Safeco, a subsidiary of Liberty Mutual, has announced plans to exit several smaller insurance lines in California, citing increasing market risk and volatility. This strategic shift, set to unfold over the next two years, reflects the insurer’s efforts to recalibrate its business focus in the state.
While Safeco will maintain its home insurance offerings in California, it will discontinue new policies for condominium, renters, and watercraft insurance starting in early 2025. The move will also encompass certain home insurance products provided by other Liberty Mutual subsidiaries.
In a further step, Safeco will stop underwriting new policies for specialty vehicles, motorcycles, and non-good driver (standard) auto products beginning in 2026. Simultaneously, the company plans to phase out existing policies in these lines. This process will also impact policies already closed to new customers, including Liberty Mutual-branded condominium and renters insurance, which ceased accepting new business in 2023.
Safeco plans to focus its California business on core products, including auto, home, landlord, and umbrella insurance.
The decision comes amid a period of significant change in California’s property insurance market. Farmers Insurance recently reopened some property lines previously closed to new business, including homeowners, renters, and condominium policies, starting in December 2024.
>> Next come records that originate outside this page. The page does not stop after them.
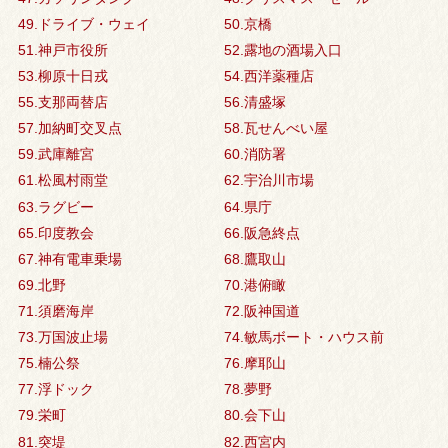
49.ドライブ・ウェイ
50.京橋
51.神戸市役所
52.露地の酒場入口
53.柳原十日戎
54.西洋薬種店
55.支那両替店
56.清盛塚
57.加納町交叉点
58.瓦せんべい屋
59.武庫離宮
60.消防署
61.松風村雨堂
62.宇治川市場
63.ラグビー
64.県庁
65.印度教会
66.阪急終点
67.神有電車乗場
68.鷹取山
69.北野
70.港俯瞰
71.須磨海岸
72.阪神国道
73.万国波止場
74.敏馬ボート・ハウス前
75.楠公祭
76.摩耶山
77.浮ドック
78.夢野
79.栄町
80.会下山
81.突堤
82.西宮内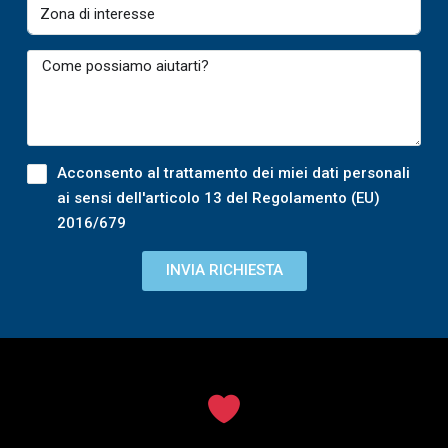
Acconsento al trattamento dei miei dati personali
ai sensi dell'articolo 13 del Regolamento (EU)
2016/679
INVIA RICHIESTA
In parallel, the California Department of Insurance is finalizing a series of reforms aimed at stabilizing the state’s property insurance market. These reforms, initiated in 2024, include new regulations permitting insurers to factor reinsurance costs into their rates if they expand coverage in high-risk areas. The measures are designed to address persistent market challenges and enhance the availability of insurance in underserved regions.